Kein Pharmakonzern hängt das „Outsourcen“ an die große Glocke. Unternehmensaufgaben an Dienstleister wie das Wahlstedter Familienunternehmen zu übergeben, das hat immer ökonomische Gründe. Die Branche, in der Lichtenheldt agiert, ist klein. Eine Nische. Unsexy, wie Mitgeschäftsführer Torsten Ziegler einräumt, aber erfolgreich – europaweit.

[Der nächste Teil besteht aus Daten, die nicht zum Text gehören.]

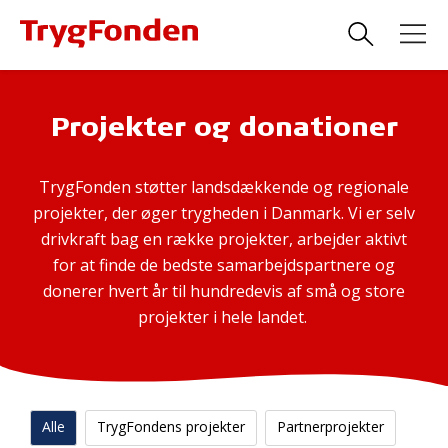
Projekter og donationer
TrygFonden støtter landsdækkende og regionale
projekter, der øger trygheden i Danmark. Vi er selv
drivkraft bag en række projekter, arbejder aktivt
for at finde de bedste samarbejdspartnere og
donerer hvert år til hundredevis af små og store
projekter i hele landet.
Alle
TrygFondens projekter
Partnerprojekter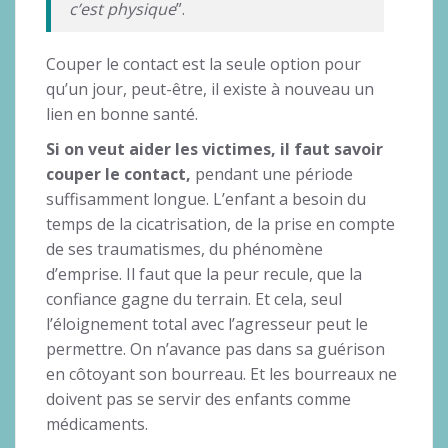
c’est physique
”.
Couper le contact est la seule option pour
qu’un jour, peut-être, il existe à nouveau un
lien en bonne santé.
Si on veut aider les victimes, il faut savoir
couper le contact,
pendant une période
suffisamment longue. L’enfant a besoin du
temps de la cicatrisation, de la prise en compte
de ses traumatismes, du phénomène
d’emprise. Il faut que la peur recule, que la
confiance gagne du terrain. Et cela, seul
l’éloignement total avec l’agresseur peut le
permettre. On n’avance pas dans sa guérison
en côtoyant son bourreau. Et les bourreaux ne
doivent pas se servir des enfants comme
médicaments.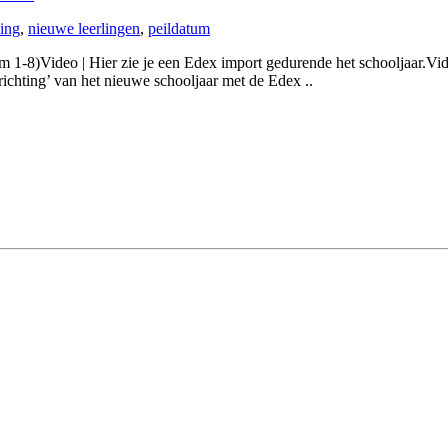
ling
,
nieuwe leerlingen
,
peildatum
um 1-8)Video | Hier zie je een Edex import gedurende het schooljaar.Vid
ichting’ van het nieuwe schooljaar met de Edex ..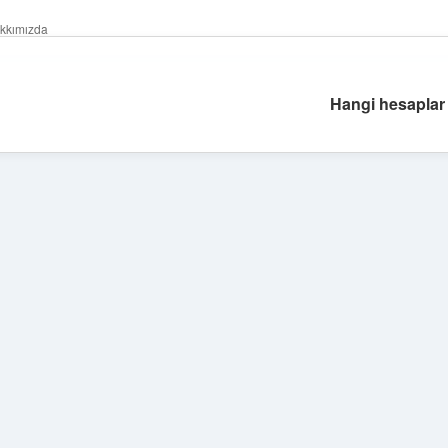
kkımızda
Hangi hesaplar 
Sidebar
betexper giri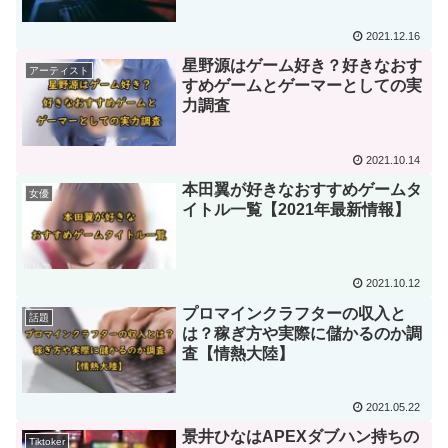
2021.12.16
星野源はゲーム好き？好きなおす
アーティスト
すめゲームとゲーマーとしての実
力調査
2021.10.14
本田翼が好きなおすすめゲームタ
女優
イトル一覧【2021年最新情報】
2021.10.12
プロマインクラフターの収入と
話題
は？稼ぎ方や実際に儲かるのか調
査【情熱大陸】
2021.05.22
景井ひなはAPEXダブハン持ちの
Tiktoker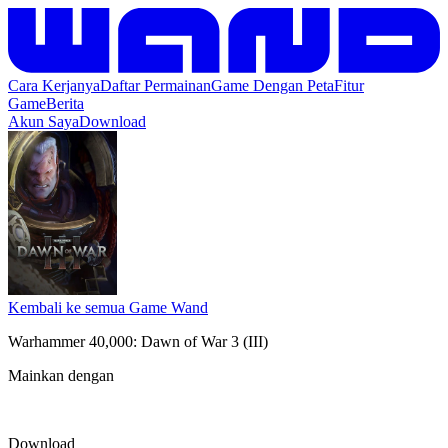
Cara Kerjanya
Daftar Permainan
Game Dengan Peta
Fitur
Game
Berita
Akun Saya
Download
Kembali ke semua Game Wand
Warhammer 40,000: Dawn of War 3 (III)
Mainkan dengan
Download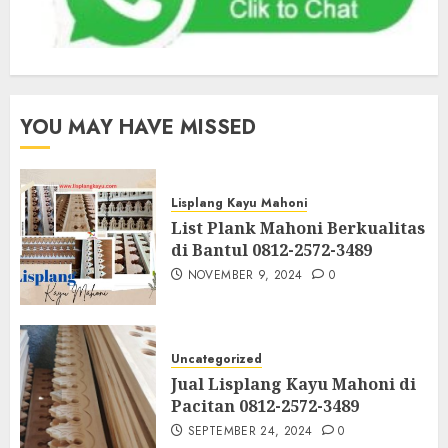
YOU MAY HAVE MISSED
Lisplang Kayu Mahoni
List Plank Mahoni Berkualitas
di Bantul 0812-2572-3489
NOVEMBER 9, 2024
0
Uncategorized
Jual Lisplang Kayu Mahoni di
Pacitan 0812-2572-3489
SEPTEMBER 24, 2024
0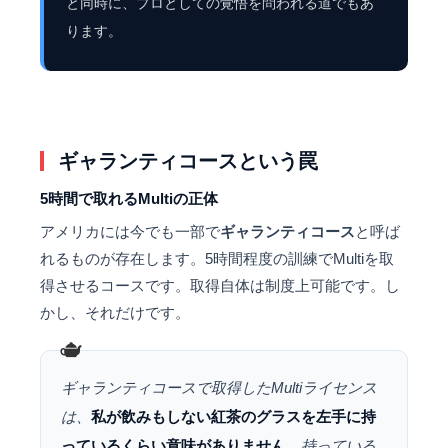
と同時に、プロとしての覚悟を問われる道でもあ
ります。
ギャランティコースという罠
5時間で取れるMultiの正体
アメリカには今でも一部で
ギャランティコース
と呼ば
れるものが存在します。5時間程度の訓練でMultiを取
得させるコースです。取得自体は制度上可能です。し
かし、それだけです。
ギャランティコースで取得したMultiライセンス
は、
私が飲みもしない紅茶のグラスを左手に持
っているくらい意味がありません。
持っている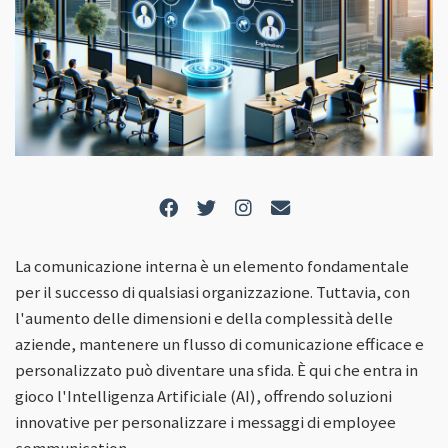
La comunicazione interna è un elemento fondamentale
per il successo di qualsiasi organizzazione. Tuttavia, con
l'aumento delle dimensioni e della complessità delle
aziende, mantenere un flusso di comunicazione efficace e
personalizzato può diventare una sfida. È qui che entra in
gioco l'Intelligenza Artificiale (AI), offrendo soluzioni
innovative per personalizzare i messaggi di employee
communication.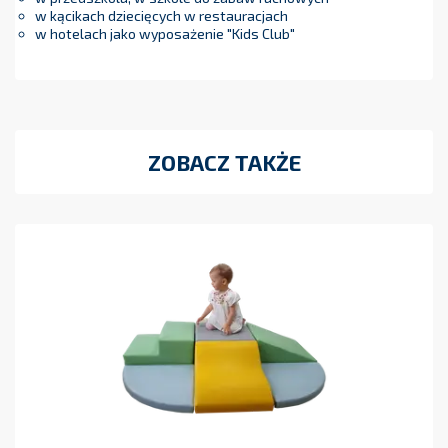
w kącikach dziecięcych w restauracjach
w hotelach jako wyposażenie "Kids Club"
ZOBACZ TAKŻE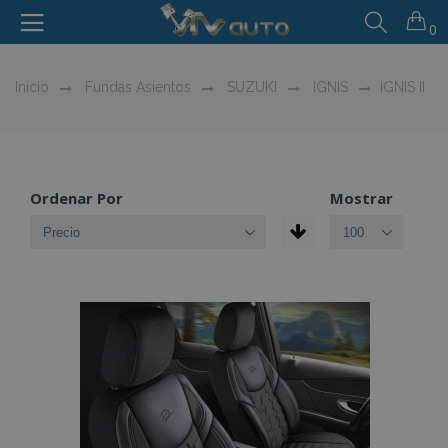
0
Inicio
Fundas Asientos
SUZUKI
IGNIS
IGNIS II
Ordenar Por
Mostrar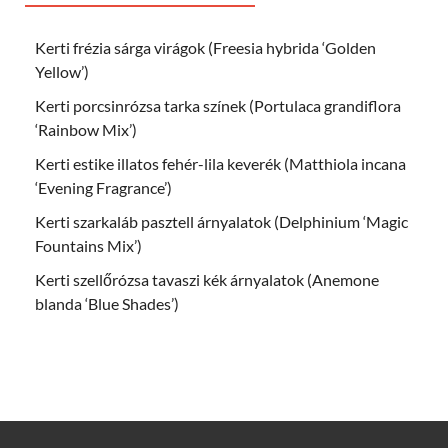
Kerti frézia sárga virágok (Freesia hybrida ‘Golden
Yellow’)
Kerti porcsinrózsa tarka színek (Portulaca grandiflora
‘Rainbow Mix’)
Kerti estike illatos fehér-lila keverék (Matthiola incana
‘Evening Fragrance’)
Kerti szarkaláb pasztell árnyalatok (Delphinium ‘Magic
Fountains Mix’)
Kerti szellőrózsa tavaszi kék árnyalatok (Anemone
blanda ‘Blue Shades’)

Seit zwei Jahren lenken Ziegler und Andrea Schulze-Ayecke die Geschicke des Unternehmens. Die strategische Ausrichtung trage die Handschrift des 52-Jährigen. Während die 47-jährige Apothekerin als Geschäftsführerin und Mitgesellschafterin das operative Geschäft leitet. Der Generationswechsel bei Lichtenheldt ist vollzogen, auch wenn Seniorchef Hans-Joachim Eisele immer auf dem Laufenden ist.
Die betriebseigene Akademie sichert qualifizierten Nachwuchs. Zum Leitbild gehöre ein positives, wertschätzendes Arbeitsumfeld, betonen Schulze-Ayecke und Ziegler.
Zehn Prozent Wachstum verzeichnete die Firma nach eigenen Angaben im vergangenen Jahr. Lichtenheldt will weiter wachsen. „Und zwar deutlich über dem Durchschnitt von drei Prozent“, unterstreicht Andrea Schulze Ayecke. Das zieht Investitionen nach sich, die die Firmenspitze für die kommenden Jahre mit einem zweistelligen Millionenbereich zurückhaltend beziffert. Understatement gehört zum Geschäft.
Heute wird erst mal ordentlich mit den Kollegen gefeiert. 70 Jahre ist es her, dass Apotheker Walter Lichtenheldt aus Thüringen nach Wahlstedt kam, mitsamt seinen patentierten Präparaten der Marke „Licht“. Mit seinem Einstieg bewahrte er so die von Bernhard Rothfos neben der Arko gegründeten „Pharmazeutische Fabrik Wahlstedt“ vor dem Aus. Kräutermischungen, Tinkturen gegen allerlei Wehwehchen und Trinkbrandweine wurden hergestellt, das Geschäft boomte zunächst. Keine 30 Jahre später jedoch drohte dem Betrieb aufgrund von Missmanagement erneut das Aus. 1984 war es Hans-Joachim Eisele, der die Firma mit seiner Übernahme gerade noch vor der Insolvenz rettete.
Tochter und Firmenchefin Andrea Schulze-Ayecke hat alte Relikte der Firmengeschichte zu einer kleinen Ausstellung zusammengetragen – eine spannende Zeitreise zwischen Büchern mit alten Rezepten und Werbung für die Partygetränke der späten 50er Jahre.
Die Lichtenheldt GmbH
– 220 Mitarbeiter arbeiten aktuell in der Pharmazeutischen Fabrik in Wahlstedt.
– 40 Millionen Flaschen, Kanister, Tuben und andere Einheiten verlassen jährlich die Produktionsstraßen von Lichtenheldt.
– 30 Millionen Euro Jahresumsatz bedeuten, dass das Wahlstedter Unternehmen nach eigenen Angaben in Europa und der Gemeinschaft Unabhängiger Staaten (GUS) ungefähr zehn Prozent Marktanteil hält.
– 1,1Hektar groß ist die Betriebsfläche in Wahlstedt, zu der Produktion, Lager und Labor gehören; hier soll mittelfristig ausgebaut werden.